Eigentlich wollte ich nur zeichnen. Ein aktives und kreatives Wochenende mit ein paar anderen Teilnehmerinnen bei Sabine Dinkel verbringen. Sie bietet nämlich den „Nasenmännchen“-Zeichenworkshop an. Die Natur in Mecklenburg aber war die Krönung: Lärmdetox pur.
Die Sternberger Seenplatte liegt grob zwischen Schwerin und Güstrow mitten in Mecklenburg, ich war schon einmal dort. Sanfte Hügel, wenig Menschen, viele Vögel, Felder, Wiesen, Natur – herrlich. Ich mag das. Als Hochsensible bin ich ja eher von zu vielen Eindrücken überreizt. Den Horizont zu sehen, die sanfte und manchmal karge Natur, den Himmel: Das alles beruhigt mich.

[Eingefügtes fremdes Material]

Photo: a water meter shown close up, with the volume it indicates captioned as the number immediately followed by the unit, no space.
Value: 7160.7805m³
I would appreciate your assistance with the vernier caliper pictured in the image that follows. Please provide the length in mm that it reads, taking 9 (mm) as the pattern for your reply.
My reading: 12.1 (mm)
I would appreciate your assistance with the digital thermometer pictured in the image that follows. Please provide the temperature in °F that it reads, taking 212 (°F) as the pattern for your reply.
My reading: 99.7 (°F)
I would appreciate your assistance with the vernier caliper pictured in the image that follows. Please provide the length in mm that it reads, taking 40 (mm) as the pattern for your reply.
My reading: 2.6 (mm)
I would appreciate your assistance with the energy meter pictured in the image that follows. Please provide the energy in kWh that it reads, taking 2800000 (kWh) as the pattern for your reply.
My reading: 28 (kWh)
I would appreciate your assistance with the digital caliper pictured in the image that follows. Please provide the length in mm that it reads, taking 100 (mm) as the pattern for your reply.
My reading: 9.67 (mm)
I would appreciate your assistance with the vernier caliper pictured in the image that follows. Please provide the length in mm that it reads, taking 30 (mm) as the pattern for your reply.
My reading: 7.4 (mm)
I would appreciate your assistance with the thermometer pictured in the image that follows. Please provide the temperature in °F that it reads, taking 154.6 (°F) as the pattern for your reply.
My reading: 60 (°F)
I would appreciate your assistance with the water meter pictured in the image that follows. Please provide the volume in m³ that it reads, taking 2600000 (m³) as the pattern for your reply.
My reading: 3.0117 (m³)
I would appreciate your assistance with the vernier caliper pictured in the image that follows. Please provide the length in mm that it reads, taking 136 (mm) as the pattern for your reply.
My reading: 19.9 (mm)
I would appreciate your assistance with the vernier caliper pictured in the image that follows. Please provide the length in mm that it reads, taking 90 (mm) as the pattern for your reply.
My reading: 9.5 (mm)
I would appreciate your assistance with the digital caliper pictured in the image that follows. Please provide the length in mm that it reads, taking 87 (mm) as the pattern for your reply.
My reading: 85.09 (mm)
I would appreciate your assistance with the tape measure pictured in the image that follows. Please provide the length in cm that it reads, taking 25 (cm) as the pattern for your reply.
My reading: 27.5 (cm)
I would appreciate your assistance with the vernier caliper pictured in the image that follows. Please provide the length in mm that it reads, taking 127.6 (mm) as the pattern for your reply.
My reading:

Als ich am Freitag losfuhr, schwappte der Nebel über das Land. Auch Hamburg war völlig dicht – selten habe ich einen so kompakten Nebeltag erlebt. Auf dem Land war es – natürlich – noch schlimmer. Mit dem letzten, letzten Licht fuhr ich im Dorf Rothen vor, wo ich übernachten wollte.
Nix los, aber viel da
Rothen ist tatsächlich sehr klein: 60 Einwohner leben hier. Die einzige geteerte Straße dorthin ist einsprig und endet in der Dorfmitte. Eine Laterne, damit man die Kreuzung sieht. Die anderen Wege zweigen gepflastert oder nur als Schotterpisten davon ab und sind schlaglochübersät. Sieben Katzen saßen auf der Kreuzung und schauten mich an.
Nichtsdestotrotz gibt es das Gutshaus Rothen. Die Besitzer übernahmen es vor einigen Jahren und bauten es liebevoll und sehr stilsicher aus und vermieten traumhafte Ferienwohnungen. Außerdem (wozu ich aus Zeitgründen gar nicht kam) arbeiten und leben viele Kunst-/Handwerker im Dorf, und es gibt ein sehr gutes Restaurant mit einer kleinen feinen Speisekarte – das Essen ist wirklich lecker!
Als ich aus dem Auto stieg, hörte ich – Gänse. Tausende. Scharen. Der Rothener See ist nur einen Steinwurf vom Gutshaus entfernt, sehen konnte ich ihn allerdings nicht mehr. Zu dunkel war’s inzwischen. Dafür wurde ich im Haus nett empfangen und konnte mein Quartier beziehen. Schnell ging es danach weiter, ich wollte doch zeichnen und war schon verspätet.
Stille. Absolut. Lärmdetox.
Am Abend, als ich wieder nach Rothen kam, hörte ich – nichts. Finster und dunkel, kein Laut mehr. In meiner Wohnung erklang bald sanfte klassische Musik, denn neben einem gut gefüllten Bücherregal steht ein CD-Spieler mit einigen CDs zur Verfügung. Fernsehen? Nix, gibt’s nicht. Zu warmen Oboenkonzerttönen entspannte ich mich.
Auch am nächsten Morgen war es still. Keine quietschende U-Bahn, kein lärmender Autoverkehr, keine gereizten Stimmen, keine seltsamen Abgas- oder Essensdüfte. Nichts. Lärmdetox. Ich genoss die Ruhe. Die Luft. Die Klarheit. Und merkte, wie entspannt ich schon nach einem halben Tag war.
Das setzte sich das restlichen Wochenende fort. Spaß beim Zeichnen mit netten Mitmenschen, einer behaglichen Atmosphäre bei Sabine und Lust an der kreativen Arbeit mit tollenden Hunden, die aber auch mal schnarchend in der Ecke lagen. Kein Stress. Ein Segen.
Den See sehen
Am nächsten Morgen strahlte endlich die Sonne und der Himmel wölbte sich blau. Schnell zusammenpacken, und dann hinunter zum See, an dem ich noch gar nicht gewesen war. Ich stand völlig überwältigt von der Schönheit der Natur am Ufer auf einem Steg und wollte nie wieder weg.
Hinterher hielt ich diesen Moment noch in einer Zeichnung fest:
Ich möchte wiederkommen. Im Sommer, wenn alles grün ist. Mit Kamera. Und wieder die Stille genießen und das Leben spüren.
Manchmal finde ich mich wirklich seltsam, wenn ich so von „nichts“ und „Stille“ schwärme. Aber ich weiß in diesen Momenten wie in Rothen auch: Das tut mir so gut. Die Erinnerungen werden nicht nur im Bild, sondern auch im Herzen abgespeichert und füllen den Energiespeicher.